Le secret de l’espadon – Une BD ancrée dans l’histoire

Blake et Mortimer fait partie des séries BD iconiques qu’on trouve dans de nombreuses bibliothèques. Edgar P. Jacobs y a créé un univers particulier qui se situe dans une uchronie post-seconde guerre mondiale. Comprenez par là que l’univers de Blake et Mortimer se déroule dans un univers similaire au notre jusqu’à la fin de la seconde guerre mondiale. A partir de là, les évènements diffèrent. En effet, dans la première aventure intitulée « le secret de l’espadon » publiée dès 1946 dans sa version originale, il est question d’une troisième guerre mondiale. Ainsi, ce triple album est un miroir des évènements de la seconde guerre mondiale … mais pas seulement ! Et oui, le secret de l’espadon peut aussi être vu comme une analyse géopolitique du monde anonciatrice de la guerre froide. Pour faire simple, Edgar P. Jacob mixe la seconde guerre mondiale à la guerre froide naissante, offrant un récit qui met en image les traumatismes des habitants de l’après deuxième guerre tout en anticipant les enjeux de la guerre froide. Analysons tout cela !

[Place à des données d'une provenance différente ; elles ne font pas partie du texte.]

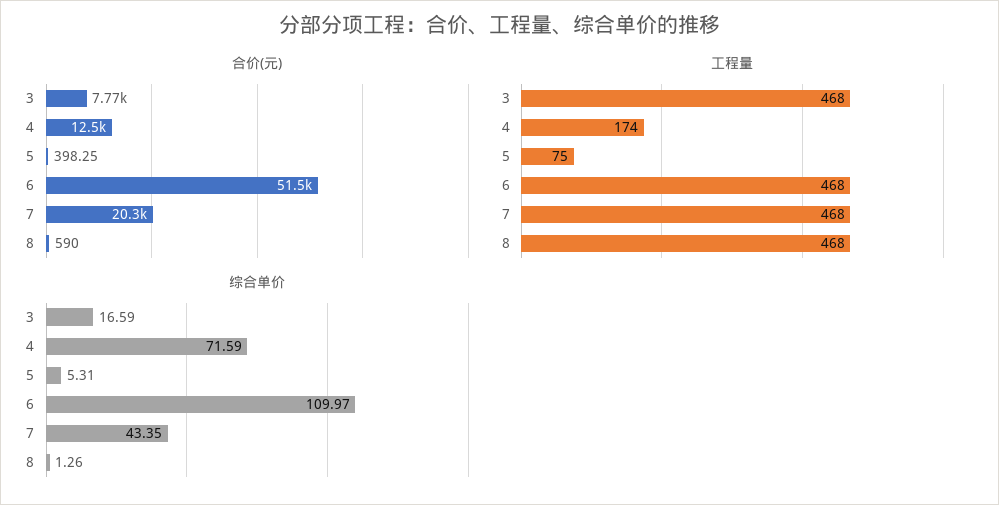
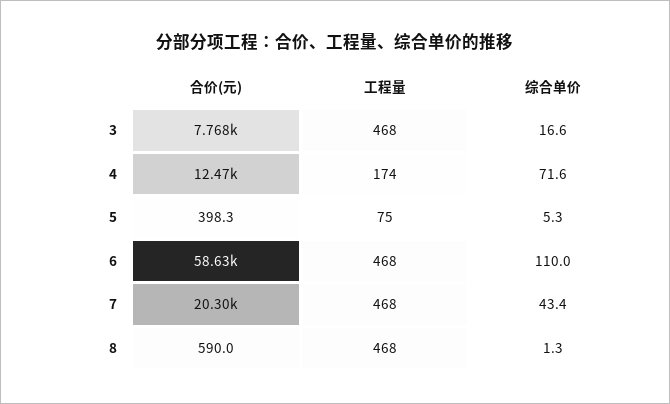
  {
    "合价(元)": {
      "3": 7768,
      "4": 12470,
      "5": 398.25,
-     "6": 51500,
+     "6": 58630,
      "7": 20300,
      "8": 590
    },
    "工程量": {
      "3": 468,
      "4": 174,
      "5": 75,
      "6": 468,
      "7": 468,
      "8": 468
    },
    "综合单价": {
      "3": 16.59,
      "4": 71.59,
      "5": 5.31,
      "6": 109.97,
      "7": 43.35,
      "8": 1.26
    }
  }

Les stigmates de la seconde guerre mondiale

La seconde guerre mondiale transparaît très fortement au fil du récit du secret de l’espadon. IL est question d’un empire asiatique qui tente de gouverner le monde. Les préparatifs militaires de « l’empire jaune » font fortement penser à la remilitarisation du IIème Reich. Blake critique d’ailleurs l’attitude passive des Etats face à la menace de cet empire. Il en était de même avant la seconde guerre mondiale vis-à-vis de la remilitarisation de l’Allemagne par Hitler. Les uniformes asiatiques sont eux aussi fortement inspirés du style germanique et japonais de la seconde guerre mondiale.

Edgar P. Jacobs évoque très largement des conflits d’égos et dissentions dans « l’empire jaune » comme il pouvait en exister dans le IIIème Reich d’Hitler. On voit aussi Mortimer se faire torturer par l’ennemi dans l’objectif d’avoir des informations confidentielles : encore une méthode faisant fortement écho au second conflit mondial. Il est même fait mention de camps de concentration dans l’Himalaya dans lesquels des prisonnier sont amenés dans des wagons à bestiaux, référence évidente à la Shoah.

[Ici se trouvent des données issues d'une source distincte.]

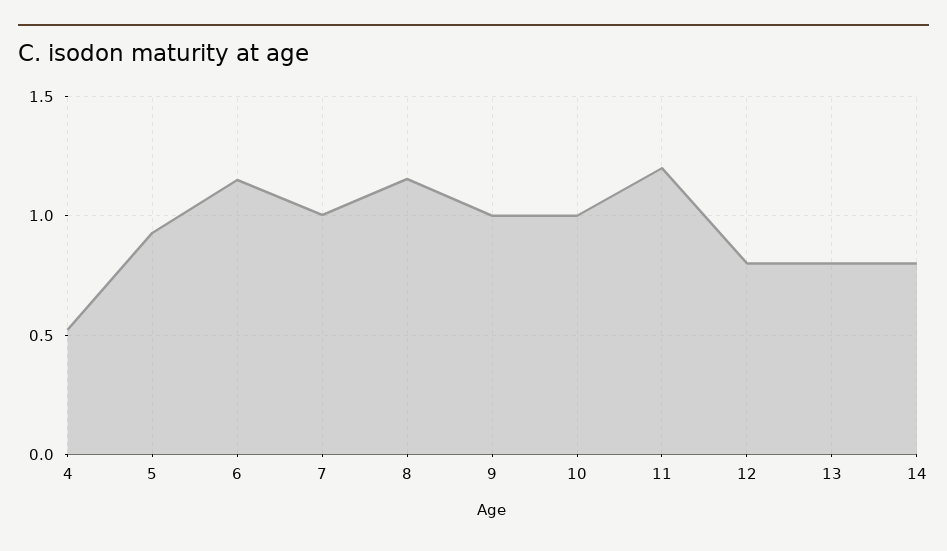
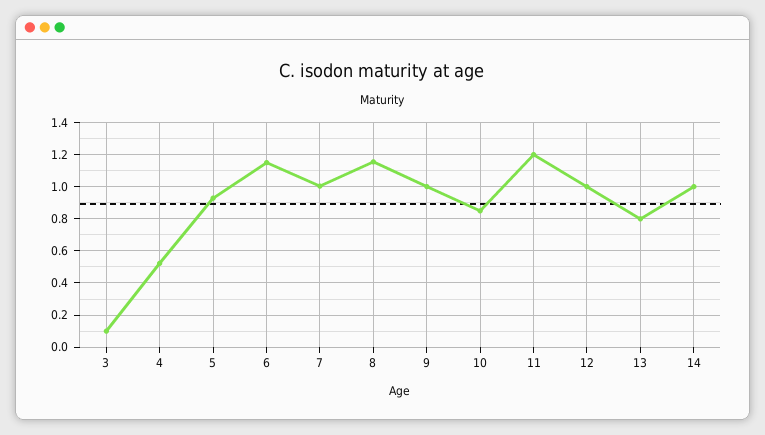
  {
    "4": 0.5,
    "5": 0.95,
    "6": 1.15,
    "7": 1,
    "8": 1.15,
    "9": 1,
-   "10": 1,
+   "10": 0.85,
    "11": 1.2,
-   "12": 0.8,
+   "12": 1,
    "13": 0.8,
-   "14": 0.8
+   "14": 1,
+   "3": 0.1
  }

La résistance et la collaboration sont aussi illustrées dans la première partie du secret de l’espadon avec Mohammed Wali qui est dépeint comme un résistant à l’oppression alors que le groupe du Bezendjas illustre la collaboration en espionnant et dénonçant les héros. Enfin, le serviteur Nasir tue régulièrement pour sauver les héros et peut être perçu comme un reflet des indigènes des colonies ayant combattus pour les puissance européenne.

Vous le voyez donc maintenant, les principales thématiques de la seconde guerre mondiale sont bien présentes dans cette aventure. Mais l’auteur ne s’arrête pas là. Certaines cases sont des références directes à certains clichés célèbre de la période 39-45. En voici quelques exemples :

Jacobs s’est inspiré d’une photo du général allemand Erwin Rommel, tirée de la revue Signal (mars 1944).
Jacobs s’est inspiré de la photo de Robert F. Sargent prise lors du D-Day

On a ici un clin d’oeil à la célèbre photographie « Raising the flag on Iwo Jima » prise par Joe Rosenthal le 23 février 1945.

Une anticipation des enjeux de la guerre froide

Même si, comme on l’a vu juste avant, le secret de l’espadon peut être lu comme un miroir de la seconde guerre mondiale, on y trouve aussi des thématique qui laisse présager la guerre froide. Ainsi, l’intrigue repose essentiellement sur la construction d’une arme (l’espadon) afin de défaire l’adversaire. Edgar P. Jacobs ne s’y est pas trompé lorsqu’il a eu l’idée de cette intrigue car la guerre froide reposera bel et bien sur une course technologique entre l’URSS et les Etats-Unis.

L’ennemi « jaune » originaire d’Asie peut aussi être vu comme la Chine communiste, alliée de l’URSS au moment de l’écriture de la BD, montrant ainsi la psychose et la peur du communisme dans le bloc de l’Ouest.

Enfin, la puissance nucléaire est évoquée par certains personnages. L’un d’entre eux dit même ne pas vouloir l’utiliser car le but est de conquérir et non de détruire le monde. Cette réflexion reflète elle aussi la peur d’un conflit nucléaire entre le bloc soviétique et le bloc Américain.